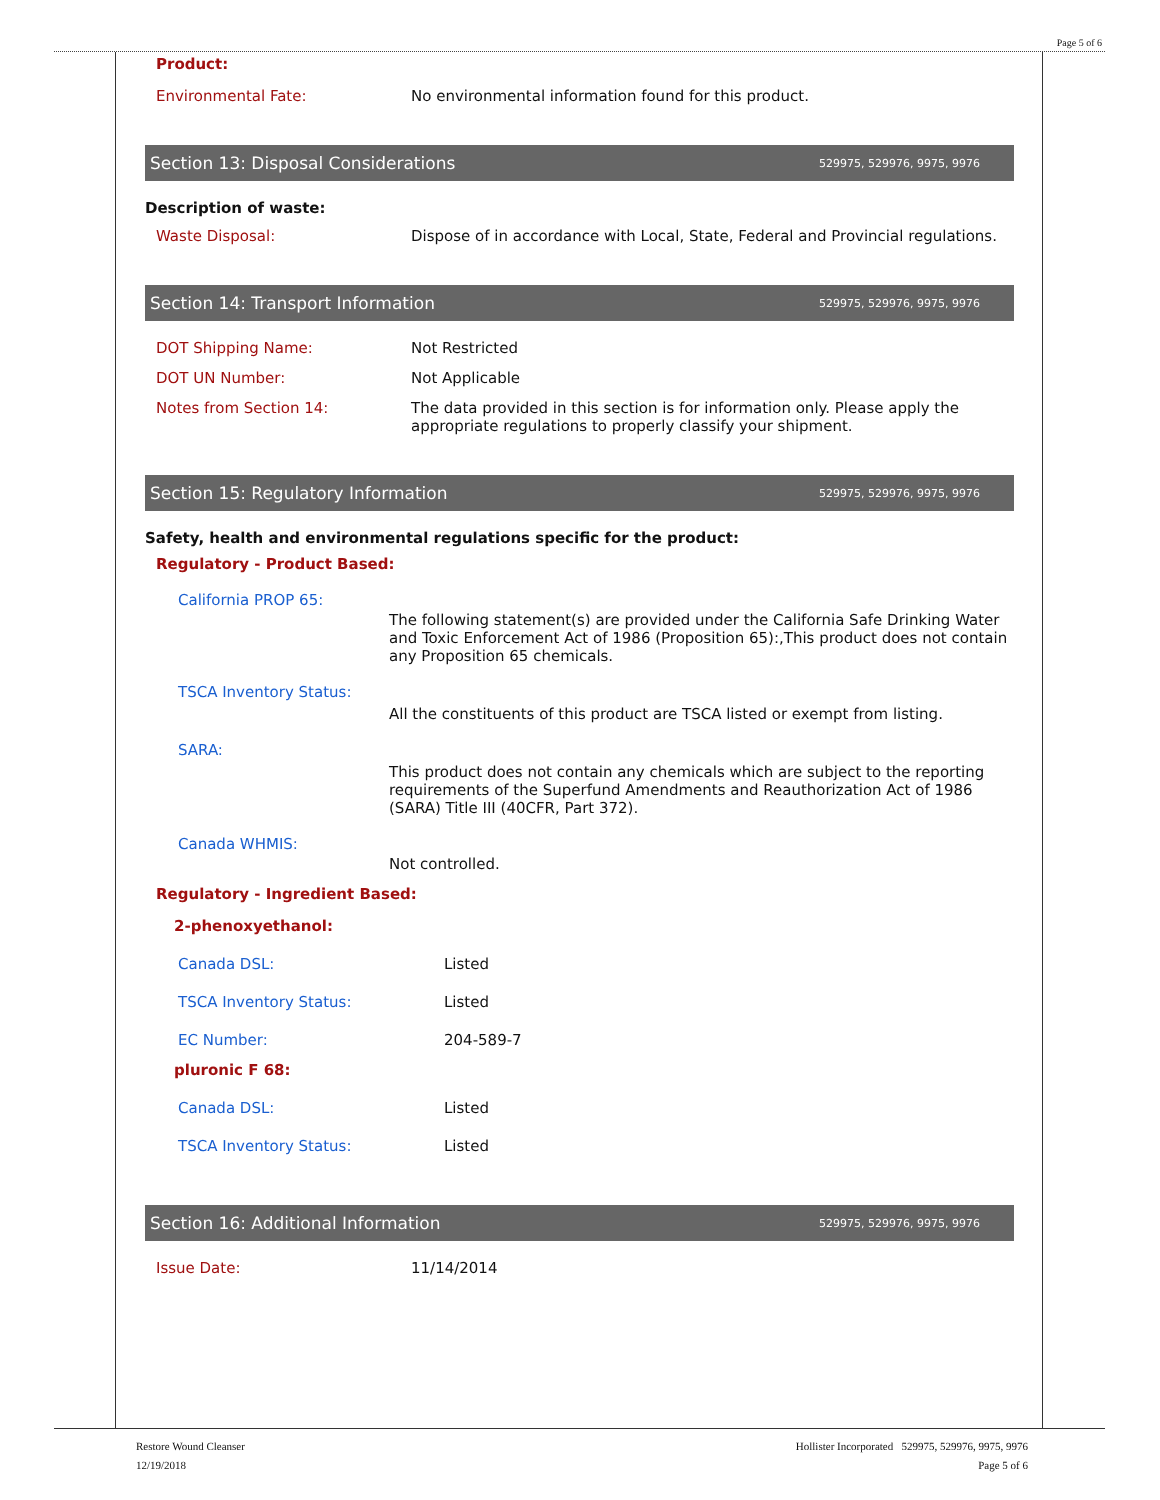Page 5 of 6
Product:
Environmental Fate: No environmental information found for this product.
Section 13: Disposal Considerations 529975, 529976, 9975, 9976
Description of waste:
Waste Disposal: Dispose of in accordance with Local, State, Federal and Provincial regulations.
Section 14: Transport Information 529975, 529976, 9975, 9976
DOT Shipping Name: Not Restricted
DOT UN Number: Not Applicable
Notes from Section 14: The data provided in this section is for information only. Please apply the appropriate regulations to properly classify your shipment.
Section 15: Regulatory Information 529975, 529976, 9975, 9976
Safety, health and environmental regulations specific for the product:
Regulatory - Product Based:
California PROP 65:
The following statement(s) are provided under the California Safe Drinking Water and Toxic Enforcement Act of 1986 (Proposition 65):,This product does not contain any Proposition 65 chemicals.
TSCA Inventory Status:
All the constituents of this product are TSCA listed or exempt from listing.
SARA:
This product does not contain any chemicals which are subject to the reporting requirements of the Superfund Amendments and Reauthorization Act of 1986 (SARA) Title III (40CFR, Part 372).
Canada WHMIS:
Not controlled.
Regulatory - Ingredient Based:
2-phenoxyethanol:
Canada DSL: Listed
TSCA Inventory Status: Listed
EC Number: 204-589-7
pluronic F 68:
Canada DSL: Listed
TSCA Inventory Status: Listed
Section 16: Additional Information 529975, 529976, 9975, 9976
Issue Date: 11/14/2014
Restore Wound Cleanser
12/19/2018
Hollister Incorporated 529975, 529976, 9975, 9976
Page 5 of 6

------------------------------------------------

Pull out every line holding "regulations" from the records above, and copy it.

### Reply
Waste Disposal: Dispose of in accordance with Local, State, Federal and Provincial regulations.
Notes from Section 14: The data provided in this section is for information only. Please apply the appropriate regulations to properly classify your shipment.
Safety, health and environmental regulations specific for the product:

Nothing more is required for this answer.